* **WORK INSTRUCTION**:
Filter the listing below, keeping only the lines with the word "brown".

* **THE DATA**:

↓

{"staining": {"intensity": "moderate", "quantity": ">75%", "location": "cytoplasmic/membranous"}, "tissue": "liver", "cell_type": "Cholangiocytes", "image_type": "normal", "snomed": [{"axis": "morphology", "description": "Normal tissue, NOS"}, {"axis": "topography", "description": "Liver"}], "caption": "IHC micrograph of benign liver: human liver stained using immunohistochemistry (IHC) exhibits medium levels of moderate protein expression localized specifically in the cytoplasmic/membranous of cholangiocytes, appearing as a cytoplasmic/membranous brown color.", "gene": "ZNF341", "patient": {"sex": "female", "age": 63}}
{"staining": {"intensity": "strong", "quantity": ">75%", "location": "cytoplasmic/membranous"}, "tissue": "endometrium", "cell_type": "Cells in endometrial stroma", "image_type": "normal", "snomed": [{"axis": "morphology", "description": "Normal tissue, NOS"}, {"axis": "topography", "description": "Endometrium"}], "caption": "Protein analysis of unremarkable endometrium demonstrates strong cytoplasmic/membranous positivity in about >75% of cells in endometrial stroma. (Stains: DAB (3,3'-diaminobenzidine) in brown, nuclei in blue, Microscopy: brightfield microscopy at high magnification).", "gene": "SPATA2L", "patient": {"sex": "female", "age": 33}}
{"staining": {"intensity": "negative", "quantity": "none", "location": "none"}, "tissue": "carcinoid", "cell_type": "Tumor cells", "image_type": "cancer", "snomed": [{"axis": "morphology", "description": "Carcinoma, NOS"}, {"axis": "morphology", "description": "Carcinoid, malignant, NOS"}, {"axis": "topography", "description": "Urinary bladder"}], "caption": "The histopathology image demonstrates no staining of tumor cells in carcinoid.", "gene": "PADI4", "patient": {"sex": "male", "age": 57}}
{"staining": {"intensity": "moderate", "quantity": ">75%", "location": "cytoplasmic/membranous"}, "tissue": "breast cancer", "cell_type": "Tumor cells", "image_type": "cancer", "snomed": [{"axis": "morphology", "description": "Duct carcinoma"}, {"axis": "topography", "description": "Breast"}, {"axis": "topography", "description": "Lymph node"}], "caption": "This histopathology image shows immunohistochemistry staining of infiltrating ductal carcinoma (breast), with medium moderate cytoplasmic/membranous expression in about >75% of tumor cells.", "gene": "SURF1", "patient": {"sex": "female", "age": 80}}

↑

* **REPLY TO THE TASK**:
{"staining": {"intensity": "moderate", "quantity": ">75%", "location": "cytoplasmic/membranous"}, "tissue": "liver", "cell_type": "Cholangiocytes", "image_type": "normal", "snomed": [{"axis": "morphology", "description": "Normal tissue, NOS"}, {"axis": "topography", "description": "Liver"}], "caption": "IHC micrograph of benign liver: human liver stained using immunohistochemistry (IHC) exhibits medium levels of moderate protein expression localized specifically in the cytoplasmic/membranous of cholangiocytes, appearing as a cytoplasmic/membranous brown color.", "gene": "ZNF341", "patient": {"sex": "female", "age": 63}}
{"staining": {"intensity": "strong", "quantity": ">75%", "location": "cytoplasmic/membranous"}, "tissue": "endometrium", "cell_type": "Cells in endometrial stroma", "image_type": "normal", "snomed": [{"axis": "morphology", "description": "Normal tissue, NOS"}, {"axis": "topography", "description": "Endometrium"}], "caption": "Protein analysis of unremarkable endometrium demonstrates strong cytoplasmic/membranous positivity in about >75% of cells in endometrial stroma. (Stains: DAB (3,3'-diaminobenzidine) in brown, nuclei in blue, Microscopy: brightfield microscopy at high magnification).", "gene": "SPATA2L", "patient": {"sex": "female", "age": 33}}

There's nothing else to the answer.